Although no formal changes are to be put forward, it was agreed at the meeting that landowners will now be asked to leave between eight and 12 inches of growth on the banques.

Currently, there is no limit in place and contractors and gardeners can cut the plants down to the ground.

Details of the new policy will be included in a leaflet being drawn up by Growth, Housing and Environment which will be posted to households.

Environment campaigner Bob Tompkins, who was at the meeting, added that while nothing had been ‘set in stone’ the group came away in agreement that change was urgently needed in order to protect the Island’s countryside.

Farmers and gardeners are to meet at the end of May to agree on the new policy and how it is to be policed. Additionally, the first branchage date in June could be moved back to coincide with the school summer holidays to avoid traffic.

Before last week’s meeting, lobbyists had put forward a set of proposals in a paper to the Constables’ Committee, calling for changes to the Branchage Law. Mr Tompkins, who is also a member of the Branchage Action Group, said: ‘The meeting went well and we were really pleased at how receptive the group was.

‘It is important that we make progress on this as soon as possible but because of the rate at which the law is changing at the minute, if we went down the route of changing the law we would be waiting five to seven years.’

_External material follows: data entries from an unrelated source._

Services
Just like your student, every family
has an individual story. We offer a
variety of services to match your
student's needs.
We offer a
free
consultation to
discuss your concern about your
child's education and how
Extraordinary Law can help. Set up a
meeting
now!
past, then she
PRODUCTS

The president of the Jersey Farmers Union, Peter Le Maistre, who also attended the meeting, said the new guidelines were a middle ground which he was happy to reach.

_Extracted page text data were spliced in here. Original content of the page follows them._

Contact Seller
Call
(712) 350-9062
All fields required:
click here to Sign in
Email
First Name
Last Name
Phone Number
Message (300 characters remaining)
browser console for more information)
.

He said: ‘We [the Farmers Union] are stuck in the middle in a sense, as by law we need to ensure the road is clear and safe but on the other hand I can see the case for changing the way in which we do things to ensure the environment is protected.

‘Currently we are under pressure to cut them in a clean way but perhaps we do cut them back too much, which is why we have agreed to meet at the end of May with the gardeners and environmentalists before branchage season, to agree on what is acceptable.’